Thea Gilmore is one of England’s finest singer-songwriters, and one of the most prolific. Staunchly independent, as she wanted to be herself rather than “a Barbie Doll”, she has the freedom to release records at her own rate. Avalanche is her fifth in as many years, following just months after her last, internet-only album Songs From The Gutter, and shows an artiste who is on a roll.
Rags And Bones kicks off the proceedings, led by an insistent acoustic guitar, featuring a 1950’s radio, and full of evocative lyrics (“they are racking up the weapons of blood and piss and guilt…”). Have You Heard shows us that things aren’t what they seem, with political allusions littered throughout the song.
Inspired by a chance meeting with a girl who spilled out her life story within a few minutes, Juliet (Keep That In Mind) is a big sing-along, radio-friendly song, which hides the sting of the lyrics in a great melody. Mainstream is a driving acoustic rocker indicting the state of the music industry with a rollicking dobro solo, and Heads Will Roll is a bluesy stomp, reminiscent of This Girl Is Taking Bets from Rules For Jokers, both with a hefty dose of wit and cynicism.

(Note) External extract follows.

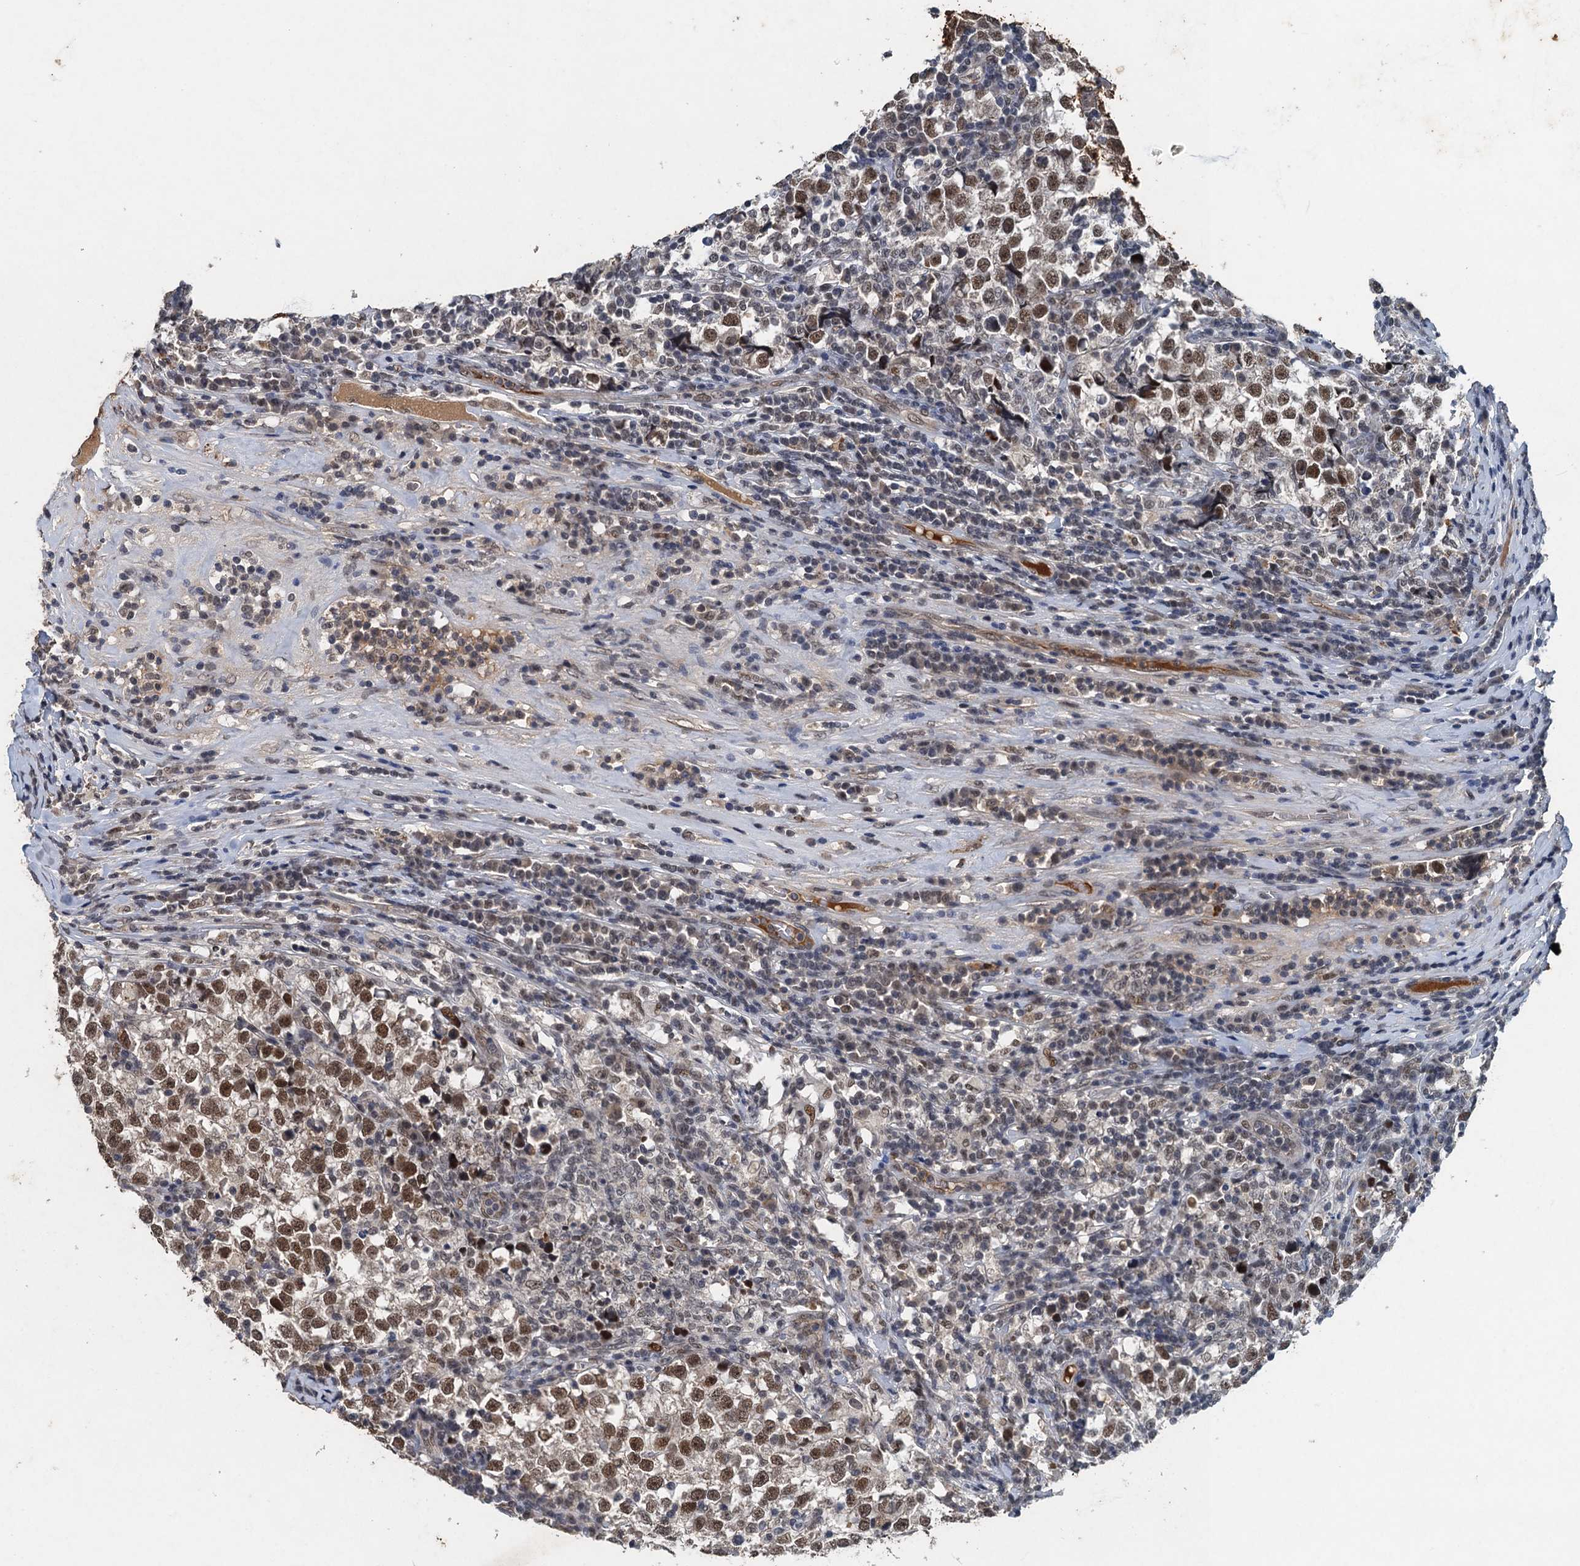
{"staining": {"intensity": "moderate", "quantity": ">75%", "location": "nuclear"}, "tissue": "testis cancer", "cell_type": "Tumor cells", "image_type": "cancer", "snomed": [{"axis": "morphology", "description": "Normal tissue, NOS"}, {"axis": "morphology", "description": "Seminoma, NOS"}, {"axis": "topography", "description": "Testis"}], "caption": "Brown immunohistochemical staining in human testis cancer (seminoma) shows moderate nuclear positivity in about >75% of tumor cells.", "gene": "CSTF3", "patient": {"sex": "male", "age": 43}}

Gilmore sounds equally at home on the slower songs on the album, such as the title track, which hints at corruption; the gorgeous ballads Pirate Moon, and God Knows; and the dark love song Razor Valentine, complete with vinyl crackle, which wouldn’t sound out of place in Twin Peaks. Eight Months is a wish list of places still to see, and the closer The Cracks contains a hint of optimism against the odds.
Surrounded by her usual band of musicians, including ex-Pretender Robbie McIntosh and long-time producer and guitarist Nigel Stonier, the music this time around is augmented by percussion loops and effects, which actually contribute to the atmosphere of the songs rather than swamp them.
With a consistently high standard of songwriting beyond Gilmore’s 23 years, it’s hard to find a duff track on the album. Showing that she’s more than just another girl with a guitar, Avalanche blows the competition out of the water and reaffirms Gilmore’s position in a league of her own.